The bill is named Dominick Marino, the late president of the Professional Firefighters Association of New Jersey


Photo/New Jersey Firefighters PFANJ

Steven Falk
Asbury Park Press

TRENTON, N.J. — Gov. Phil Murphy Thursday signed a law named for a former Brick football coach and firefighter designed to ensure the surviving spouses of fallen firefighters can count on financial security.

The Dominick Marino PFRS Enhanced Benefits for Surviving Spouses Act is named after the late president of the Professional Firefighters Association of New Jersey and a long-time Brick Township High School assistant football coach. He died last April 14.

Marino was a retired member of the North Hudson Firefighters Local 3950.

“A fierce advocate who put his heart and soul into everything he did for his PFANJ brothers and sisters, Dominick was a dear friend to me and to so many of us,” Murphy said. “It is my great honor to sigh this bill to cement Dominick’s legacy and help ensure that our first responders’ loved ones who are left behind are taken care of.’’

The law provides financial security for a member’s surviving spouse by ensuring that the accidental death benefit provided by the Police and Firemen’s Retirement System can’t fall below $50,000 a year.

“The health and well-being of his firefighters, EMTs, paramedics, as well as their families, were very important to our father,” the Marino family said. “He continued to work hard and fight for them every day.
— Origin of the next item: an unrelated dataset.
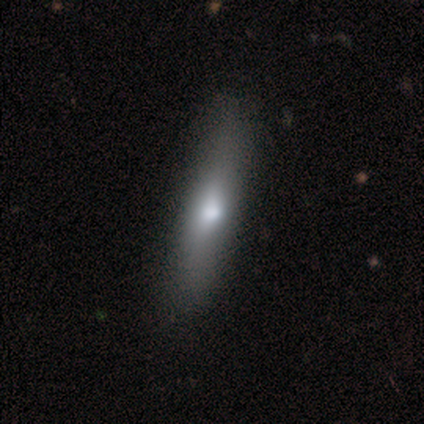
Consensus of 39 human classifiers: Morphology: type=smooth (77%); roundness=cigar-shaped (90%); merging=none (64%).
This bill is just one example of his hard work and dedication to them, and we are honored to have this bill named after him.”

Steve McConlogue, the current president of the Professional Firefighters Association of New Jersey, said the bill “exemplifies what Marino was about.

“He was the driving force behind this bill and felt passionately about ensuring that the families of those who made the ultimate sacrifice are taken care of regardless of years of service,” McConlogue said. “As firefighters, we show up each and every day knowing the danger and risks involved and, just as we believe in the importance of protecting and serving the members of our communities, we believe in taking care of each other. This bill helps to ensure we are doing just that.”

A native of North Bergen, Marino had served on the Brick Township football team’s coaching staff since 1992 before his death.

Marino coached the Brick freshman team during most of his tenure as an assistant coach. His tenure started under Warren Wolf, the late legendary Brick head coach.